_Exercise objective_
Copy every line of the listing below verbatim, changing nothing.

_Stored entries_
§ §
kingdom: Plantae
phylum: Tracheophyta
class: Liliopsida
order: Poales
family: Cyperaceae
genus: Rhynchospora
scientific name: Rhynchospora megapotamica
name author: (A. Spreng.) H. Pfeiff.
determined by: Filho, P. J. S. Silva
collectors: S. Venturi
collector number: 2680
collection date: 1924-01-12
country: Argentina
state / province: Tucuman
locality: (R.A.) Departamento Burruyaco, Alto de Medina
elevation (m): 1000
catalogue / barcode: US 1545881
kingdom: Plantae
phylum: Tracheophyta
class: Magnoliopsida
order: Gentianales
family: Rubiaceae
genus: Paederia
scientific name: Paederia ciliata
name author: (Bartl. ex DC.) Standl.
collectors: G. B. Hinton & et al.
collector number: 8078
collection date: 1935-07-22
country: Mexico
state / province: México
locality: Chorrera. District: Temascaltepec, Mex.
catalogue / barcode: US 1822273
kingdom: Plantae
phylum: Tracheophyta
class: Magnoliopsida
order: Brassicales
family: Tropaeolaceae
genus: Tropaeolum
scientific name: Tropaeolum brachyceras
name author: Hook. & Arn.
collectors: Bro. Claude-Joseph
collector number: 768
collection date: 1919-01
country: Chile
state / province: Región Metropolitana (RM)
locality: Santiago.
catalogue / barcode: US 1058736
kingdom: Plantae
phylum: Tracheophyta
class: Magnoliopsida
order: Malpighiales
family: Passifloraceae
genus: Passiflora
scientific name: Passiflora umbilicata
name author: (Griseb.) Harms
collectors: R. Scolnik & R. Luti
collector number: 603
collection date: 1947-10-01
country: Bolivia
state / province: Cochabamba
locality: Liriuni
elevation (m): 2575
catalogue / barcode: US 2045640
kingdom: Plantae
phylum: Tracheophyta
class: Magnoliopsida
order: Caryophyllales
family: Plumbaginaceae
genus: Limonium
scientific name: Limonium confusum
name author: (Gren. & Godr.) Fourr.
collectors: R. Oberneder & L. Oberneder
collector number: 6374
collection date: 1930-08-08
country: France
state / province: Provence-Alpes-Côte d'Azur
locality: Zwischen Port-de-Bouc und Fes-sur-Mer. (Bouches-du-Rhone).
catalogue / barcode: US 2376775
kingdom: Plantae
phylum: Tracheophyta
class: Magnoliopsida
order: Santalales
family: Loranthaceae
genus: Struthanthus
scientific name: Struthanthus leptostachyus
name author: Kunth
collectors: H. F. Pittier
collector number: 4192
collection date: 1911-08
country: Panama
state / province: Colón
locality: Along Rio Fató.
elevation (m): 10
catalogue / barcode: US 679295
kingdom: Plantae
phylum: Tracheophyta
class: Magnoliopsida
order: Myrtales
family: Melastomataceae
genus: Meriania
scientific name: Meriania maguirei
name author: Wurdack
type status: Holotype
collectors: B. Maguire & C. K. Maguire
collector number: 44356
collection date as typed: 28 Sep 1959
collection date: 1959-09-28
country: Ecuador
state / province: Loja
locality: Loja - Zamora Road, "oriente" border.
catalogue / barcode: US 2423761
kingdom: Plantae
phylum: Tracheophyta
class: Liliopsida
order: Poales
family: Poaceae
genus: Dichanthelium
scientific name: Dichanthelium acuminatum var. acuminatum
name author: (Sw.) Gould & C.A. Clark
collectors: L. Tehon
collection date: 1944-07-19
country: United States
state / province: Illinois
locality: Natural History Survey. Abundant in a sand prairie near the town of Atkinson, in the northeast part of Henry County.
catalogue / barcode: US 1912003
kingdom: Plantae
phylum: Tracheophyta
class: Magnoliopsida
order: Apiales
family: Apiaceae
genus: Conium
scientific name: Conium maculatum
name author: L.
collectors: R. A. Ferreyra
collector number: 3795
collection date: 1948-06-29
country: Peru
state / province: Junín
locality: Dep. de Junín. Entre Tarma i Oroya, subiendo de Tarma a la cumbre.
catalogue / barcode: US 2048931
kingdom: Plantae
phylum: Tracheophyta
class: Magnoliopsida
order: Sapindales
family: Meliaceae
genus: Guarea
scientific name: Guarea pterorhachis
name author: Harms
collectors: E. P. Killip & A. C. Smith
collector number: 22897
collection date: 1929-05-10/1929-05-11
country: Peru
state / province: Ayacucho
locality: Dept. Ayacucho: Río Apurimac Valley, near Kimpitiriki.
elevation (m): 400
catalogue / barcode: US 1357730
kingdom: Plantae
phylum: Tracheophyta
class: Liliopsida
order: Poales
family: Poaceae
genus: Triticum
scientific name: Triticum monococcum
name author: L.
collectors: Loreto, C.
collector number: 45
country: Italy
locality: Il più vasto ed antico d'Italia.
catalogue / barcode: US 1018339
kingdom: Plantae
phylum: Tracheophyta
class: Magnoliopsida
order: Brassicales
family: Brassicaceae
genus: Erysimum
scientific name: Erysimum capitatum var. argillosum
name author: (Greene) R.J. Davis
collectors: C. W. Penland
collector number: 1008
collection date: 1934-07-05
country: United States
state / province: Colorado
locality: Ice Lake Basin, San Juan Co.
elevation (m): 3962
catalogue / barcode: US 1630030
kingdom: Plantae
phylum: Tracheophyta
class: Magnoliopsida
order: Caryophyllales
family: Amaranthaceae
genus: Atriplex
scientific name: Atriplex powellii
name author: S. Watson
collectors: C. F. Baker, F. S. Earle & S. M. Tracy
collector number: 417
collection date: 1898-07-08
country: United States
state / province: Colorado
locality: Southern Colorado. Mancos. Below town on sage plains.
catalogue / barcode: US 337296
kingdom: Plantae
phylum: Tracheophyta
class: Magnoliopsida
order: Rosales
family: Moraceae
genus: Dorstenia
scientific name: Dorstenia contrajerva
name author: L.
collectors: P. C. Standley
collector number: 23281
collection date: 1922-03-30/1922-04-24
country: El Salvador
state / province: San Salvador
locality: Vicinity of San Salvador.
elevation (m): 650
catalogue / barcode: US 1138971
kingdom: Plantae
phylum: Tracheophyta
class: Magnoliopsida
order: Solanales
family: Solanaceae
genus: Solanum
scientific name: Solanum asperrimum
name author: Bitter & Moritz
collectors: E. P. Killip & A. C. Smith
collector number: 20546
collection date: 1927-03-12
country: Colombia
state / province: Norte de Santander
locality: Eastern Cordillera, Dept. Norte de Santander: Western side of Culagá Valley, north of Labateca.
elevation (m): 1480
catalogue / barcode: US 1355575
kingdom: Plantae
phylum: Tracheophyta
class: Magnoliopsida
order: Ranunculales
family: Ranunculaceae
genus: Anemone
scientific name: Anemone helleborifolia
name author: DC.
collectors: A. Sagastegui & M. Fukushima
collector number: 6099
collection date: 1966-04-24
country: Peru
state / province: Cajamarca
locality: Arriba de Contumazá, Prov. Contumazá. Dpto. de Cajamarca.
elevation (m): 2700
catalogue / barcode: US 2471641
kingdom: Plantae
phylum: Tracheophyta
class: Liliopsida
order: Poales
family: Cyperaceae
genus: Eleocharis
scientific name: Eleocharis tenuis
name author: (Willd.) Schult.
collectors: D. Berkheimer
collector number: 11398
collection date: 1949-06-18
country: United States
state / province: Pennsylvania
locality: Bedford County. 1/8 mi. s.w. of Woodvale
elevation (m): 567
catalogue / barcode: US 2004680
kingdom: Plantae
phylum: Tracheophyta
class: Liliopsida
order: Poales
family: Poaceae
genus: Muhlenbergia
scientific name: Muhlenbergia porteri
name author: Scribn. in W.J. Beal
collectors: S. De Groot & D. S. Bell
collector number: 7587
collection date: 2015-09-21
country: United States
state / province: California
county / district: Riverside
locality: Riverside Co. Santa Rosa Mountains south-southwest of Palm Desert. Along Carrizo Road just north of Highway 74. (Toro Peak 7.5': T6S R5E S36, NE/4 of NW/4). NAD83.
§ §
_Correct response_
kingdom: Plantae
phylum: Tracheophyta
class: Liliopsida
order: Poales
family: Cyperaceae
genus: Rhynchospora
scientific name: Rhynchospora megapotamica
name author: (A. Spreng.) H. Pfeiff.
determined by: Filho, P. J. S. Silva
collectors: S. Venturi
collector number: 2680
collection date: 1924-01-12
country: Argentina
state / province: Tucuman
locality: (R.A.) Departamento Burruyaco, Alto de Medina
elevation (m): 1000
catalogue / barcode: US 1545881
kingdom: Plantae
phylum: Tracheophyta
class: Magnoliopsida
order: Gentianales
family: Rubiaceae
genus: Paederia
scientific name: Paederia ciliata
name author: (Bartl. ex DC.) Standl.
collectors: G. B. Hinton & et al.
collector number: 8078
collection date: 1935-07-22
country: Mexico
state / province: México
locality: Chorrera. District: Temascaltepec, Mex.
catalogue / barcode: US 1822273
kingdom: Plantae
phylum: Tracheophyta
class: Magnoliopsida
order: Brassicales
family: Tropaeolaceae
genus: Tropaeolum
scientific name: Tropaeolum brachyceras
name author: Hook. & Arn.
collectors: Bro. Claude-Joseph
collector number: 768
collection date: 1919-01
country: Chile
state / province: Región Metropolitana (RM)
locality: Santiago.
catalogue / barcode: US 1058736
kingdom: Plantae
phylum: Tracheophyta
class: Magnoliopsida
order: Malpighiales
family: Passifloraceae
genus: Passiflora
scientific name: Passiflora umbilicata
name author: (Griseb.) Harms
collectors: R. Scolnik & R. Luti
collector number: 603
collection date: 1947-10-01
country: Bolivia
state / province: Cochabamba
locality: Liriuni
elevation (m): 2575
catalogue / barcode: US 2045640
kingdom: Plantae
phylum: Tracheophyta
class: Magnoliopsida
order: Caryophyllales
family: Plumbaginaceae
genus: Limonium
scientific name: Limonium confusum
name author: (Gren. & Godr.) Fourr.
collectors: R. Oberneder & L. Oberneder
collector number: 6374
collection date: 1930-08-08
country: France
state / province: Provence-Alpes-Côte d'Azur
locality: Zwischen Port-de-Bouc und Fes-sur-Mer. (Bouches-du-Rhone).
catalogue / barcode: US 2376775
kingdom: Plantae
phylum: Tracheophyta
class: Magnoliopsida
order: Santalales
family: Loranthaceae
genus: Struthanthus
scientific name: Struthanthus leptostachyus
name author: Kunth
collectors: H. F. Pittier
collector number: 4192
collection date: 1911-08
country: Panama
state / province: Colón
locality: Along Rio Fató.
elevation (m): 10
catalogue / barcode: US 679295
kingdom: Plantae
phylum: Tracheophyta
class: Magnoliopsida
order: Myrtales
family: Melastomataceae
genus: Meriania
scientific name: Meriania maguirei
name author: Wurdack
type status: Holotype
collectors: B. Maguire & C. K. Maguire
collector number: 44356
collection date as typed: 28 Sep 1959
collection date: 1959-09-28
country: Ecuador
state / province: Loja
locality: Loja - Zamora Road, "oriente" border.
catalogue / barcode: US 2423761
kingdom: Plantae
phylum: Tracheophyta
class: Liliopsida
order: Poales
family: Poaceae
genus: Dichanthelium
scientific name: Dichanthelium acuminatum var. acuminatum
name author: (Sw.) Gould & C.A. Clark
collectors: L. Tehon
collection date: 1944-07-19
country: United States
state / province: Illinois
locality: Natural History Survey. Abundant in a sand prairie near the town of Atkinson, in the northeast part of Henry County.
catalogue / barcode: US 1912003
kingdom: Plantae
phylum: Tracheophyta
class: Magnoliopsida
order: Apiales
family: Apiaceae
genus: Conium
scientific name: Conium maculatum
name author: L.
collectors: R. A. Ferreyra
collector number: 3795
collection date: 1948-06-29
country: Peru
state / province: Junín
locality: Dep. de Junín. Entre Tarma i Oroya, subiendo de Tarma a la cumbre.
catalogue / barcode: US 2048931
kingdom: Plantae
phylum: Tracheophyta
class: Magnoliopsida
order: Sapindales
family: Meliaceae
genus: Guarea
scientific name: Guarea pterorhachis
name author: Harms
collectors: E. P. Killip & A. C. Smith
collector number: 22897
collection date: 1929-05-10/1929-05-11
country: Peru
state / province: Ayacucho
locality: Dept. Ayacucho: Río Apurimac Valley, near Kimpitiriki.
elevation (m): 400
catalogue / barcode: US 1357730
kingdom: Plantae
phylum: Tracheophyta
class: Liliopsida
order: Poales
family: Poaceae
genus: Triticum
scientific name: Triticum monococcum
name author: L.
collectors: Loreto, C.
collector number: 45
country: Italy
locality: Il più vasto ed antico d'Italia.
catalogue / barcode: US 1018339
kingdom: Plantae
phylum: Tracheophyta
class: Magnoliopsida
order: Brassicales
family: Brassicaceae
genus: Erysimum
scientific name: Erysimum capitatum var. argillosum
name author: (Greene) R.J. Davis
collectors: C. W. Penland
collector number: 1008
collection date: 1934-07-05
country: United States
state / province: Colorado
locality: Ice Lake Basin, San Juan Co.
elevation (m): 3962
catalogue / barcode: US 1630030
kingdom: Plantae
phylum: Tracheophyta
class: Magnoliopsida
order: Caryophyllales
family: Amaranthaceae
genus: Atriplex
scientific name: Atriplex powellii
name author: S. Watson
collectors: C. F. Baker, F. S. Earle & S. M. Tracy
collector number: 417
collection date: 1898-07-08
country: United States
state / province: Colorado
locality: Southern Colorado. Mancos. Below town on sage plains.
catalogue / barcode: US 337296
kingdom: Plantae
phylum: Tracheophyta
class: Magnoliopsida
order: Rosales
family: Moraceae
genus: Dorstenia
scientific name: Dorstenia contrajerva
name author: L.
collectors: P. C. Standley
collector number: 23281
collection date: 1922-03-30/1922-04-24
country: El Salvador
state / province: San Salvador
locality: Vicinity of San Salvador.
elevation (m): 650
catalogue / barcode: US 1138971
kingdom: Plantae
phylum: Tracheophyta
class: Magnoliopsida
order: Solanales
family: Solanaceae
genus: Solanum
scientific name: Solanum asperrimum
name author: Bitter & Moritz
collectors: E. P. Killip & A. C. Smith
collector number: 20546
collection date: 1927-03-12
country: Colombia
state / province: Norte de Santander
locality: Eastern Cordillera, Dept. Norte de Santander: Western side of Culagá Valley, north of Labateca.
elevation (m): 1480
catalogue / barcode: US 1355575
kingdom: Plantae
phylum: Tracheophyta
class: Magnoliopsida
order: Ranunculales
family: Ranunculaceae
genus: Anemone
scientific name: Anemone helleborifolia
name author: DC.
collectors: A. Sagastegui & M. Fukushima
collector number: 6099
collection date: 1966-04-24
country: Peru
state / province: Cajamarca
locality: Arriba de Contumazá, Prov. Contumazá. Dpto. de Cajamarca.
elevation (m): 2700
catalogue / barcode: US 2471641
kingdom: Plantae
phylum: Tracheophyta
class: Liliopsida
order: Poales
family: Cyperaceae
genus: Eleocharis
scientific name: Eleocharis tenuis
name author: (Willd.) Schult.
collectors: D. Berkheimer
collector number: 11398
collection date: 1949-06-18
country: United States
state / province: Pennsylvania
locality: Bedford County. 1/8 mi. s.w. of Woodvale
elevation (m): 567
catalogue / barcode: US 2004680
kingdom: Plantae
phylum: Tracheophyta
class: Liliopsida
order: Poales
family: Poaceae
genus: Muhlenbergia
scientific name: Muhlenbergia porteri
name author: Scribn. in W.J. Beal
collectors: S. De Groot & D. S. Bell
collector number: 7587
collection date: 2015-09-21
country: United States
state / province: California
county / district: Riverside
locality: Riverside Co. Santa Rosa Mountains south-southwest of Palm Desert. Along Carrizo Road just north of Highway 74. (Toro Peak 7.5': T6S R5E S36, NE/4 of NW/4). NAD83.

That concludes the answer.